Soruna çözüm bulmak adına üzerine görev düşen taraflar maalesef meslektaşlarımızı bir cenderede bırakmaktadır. Kanun ve kural koyucu anlamında siyaset kurumundan beklenen, hekim ve sağlık çalışanlarının özlük haklarını ve yaşam kalitelerini maddi anlamda geliştirici ve iyileştirici çalışmalar yapması yanı sıra maruz kalınan şiddet noktasında her türlü yasal mevzuatın pekiştirilmesi için gerekeni yapmaktır. Emekli maaşlarının iyileştirilmesine dönük atılan adım maalesef tüm meslektaşlarımızı kapsamadığı için eşitsizliğin devam etmesine ve birçok meslektaşımızda mutsuzluğa neden olmuştur. Sağlıkta şiddetin önlenmesine dönük yasaların geliştirilmesi döneminde yapılan yetersiz düzenlemeler caydırıcılıktan oldukça uzaktır. Son düzenlemelerden sonra da hepimizi derinden üzen şiddet vakaları yaşanmaya devam etmiştir. Gittiği Aile Sağlığı Merkezinde, olmayan hastaya ilaç yazılmasını, teşhisi konulmayan hastalığa tedavi uygulanmasını, gerekmeyen raporun verilmesini, istediği her ilacın reçete edilmesini istemekle kalmayıp usulsüz ve etik dışı talebinin karşılanmaması durumunda şiddete başvuran birçok insan, sıradan bir kavgaya, karşılıklı darba karışmış gibi muamele görmektedir.

80 milyon nüfuslu ülkemizde 120 milyon acil muayenesinin yapıldığı mevcut sistemde kendi hastasının ve yakınlarının beklentileri karşılanmadığı anda acil servisleri savaş alanına çeviren, acil servis içerisinde cinayet işleyebilen, sağlık çalışanlarının yanı sıra sedyede yatan başka hastaların bile ölümüne yol açan ve maalesef bunu kendisinde bir hak gibi gören magandalara karşı, ne bir Aile Sağlığı Merkezinde ne de herhangi bir hastane ortamında sözel ya da fiili şiddete hiç kimsenin kalkışamayacağı, şiddete sıfır tolerans gösterileceğine dair caydırıcı, sonuç alıcı ve somut adımların atılması artık zorunluluktur.

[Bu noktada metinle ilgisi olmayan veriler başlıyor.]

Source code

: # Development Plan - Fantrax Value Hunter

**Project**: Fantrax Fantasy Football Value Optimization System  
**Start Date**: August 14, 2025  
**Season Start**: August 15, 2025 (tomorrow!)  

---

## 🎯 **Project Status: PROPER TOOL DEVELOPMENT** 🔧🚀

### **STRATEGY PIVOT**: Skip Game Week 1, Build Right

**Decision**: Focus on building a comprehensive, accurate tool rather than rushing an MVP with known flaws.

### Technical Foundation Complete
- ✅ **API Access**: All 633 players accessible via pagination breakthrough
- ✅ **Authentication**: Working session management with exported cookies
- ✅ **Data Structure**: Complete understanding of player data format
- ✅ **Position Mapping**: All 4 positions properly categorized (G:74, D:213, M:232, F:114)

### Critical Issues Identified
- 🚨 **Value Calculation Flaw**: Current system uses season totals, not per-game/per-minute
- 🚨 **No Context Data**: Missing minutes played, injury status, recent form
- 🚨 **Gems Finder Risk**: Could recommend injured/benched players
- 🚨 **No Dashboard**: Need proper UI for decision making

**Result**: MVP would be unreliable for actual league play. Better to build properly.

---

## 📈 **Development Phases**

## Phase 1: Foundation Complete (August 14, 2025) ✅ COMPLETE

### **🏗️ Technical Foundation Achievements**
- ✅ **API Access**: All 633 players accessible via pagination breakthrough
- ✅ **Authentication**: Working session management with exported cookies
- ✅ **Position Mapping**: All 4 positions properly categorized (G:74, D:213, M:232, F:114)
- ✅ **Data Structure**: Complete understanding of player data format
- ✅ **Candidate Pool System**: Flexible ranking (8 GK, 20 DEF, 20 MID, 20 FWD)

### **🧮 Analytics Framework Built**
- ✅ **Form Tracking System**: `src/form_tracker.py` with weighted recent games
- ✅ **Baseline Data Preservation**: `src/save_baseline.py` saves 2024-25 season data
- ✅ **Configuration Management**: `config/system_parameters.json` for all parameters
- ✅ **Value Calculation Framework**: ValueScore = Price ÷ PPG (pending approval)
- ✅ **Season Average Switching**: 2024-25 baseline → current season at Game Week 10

Aile Hekimliği uygulaması, hekimlerin gelirlerinde artış sağlamakla birlikte, hekimlerin iş ve gelir güvencesi açısından bazı güvencelerden mahrum bir ortam oluşmasına ve birinci basamaktaki sorumluluğun önemli ölçüde hekimlere yüklenmesine yol açmıştır. Binasından alt yapısına kadar şiddete de zemin hazırlayabilecek koşulların iyileştirilmesi için adımlar atılmalıdır. Popülist yaklaşımlara kurban edilmemesi, aşılama, takip, kontrol, eğitim ve önleyici tıp uygulamaları ile insanların koruyucu hekimlik esaslı sağlıklı bir yaşam sürmelerine odaklanılması gereken 1. basamakta da şiddet ne yazık ki her geçen gün artıyor. Birinci basamak güçlendirilmeli, ikinci ve üçüncü basamakta hizmet veren kurumların ve çalışanlarının özlük haklarına etki eden gelir düzenlemeleri sağlanmak kaydıyla sevk zincirinin hayata geçirilmesi sağlanmalıdır.

Yaptığımız işin tabiatı gereği, sadece acil hastalara bakmak kaydıyla bile olsa iş bırakmak, hiçbirimizin istediği bir davranış biçimi değildir. Ancak baştan beri dile getirdiğimiz hususlarda derdimizi hem vatandaşımıza hem de siyaset kurumuna anlatabilmek adına başvurmak zorunda kalacağımız bir yöntem olduğu da bilinmelidir. Merkez örgütümüzün zaman zaman bazı sosyal ve toplumsal olaylar karşısında takındığı tavır ve tutum nedeniyle asıl sorunlarımız açısından muhatap alınmayışı sahada çalışanlar olarak bizleri zorda bırakmaktadır. Bu nedenle merkez örgütümüze de çağrımız, zaman zaman yaptığımız gibi, siyaset üstü bir metotla, halkımızın değerlerine saygılı yaklaşımlarla, her zaman meslekî sorunlarımıza odaklanarak tüm odalarımızla birlik ve beraberliği sağlayarak mesleğimiz için mücadeleye devam etmektir. Siyaset kurumuna ve merkez örgütümüze ortak çağrımız hepimiz üzerimize düşenleri yaparak bu cendereden hekimlerimizi ve tüm sağlık çalışanlarını kurtaralım. Bu vesileyle kamuoyuna saygı ile duyururuz.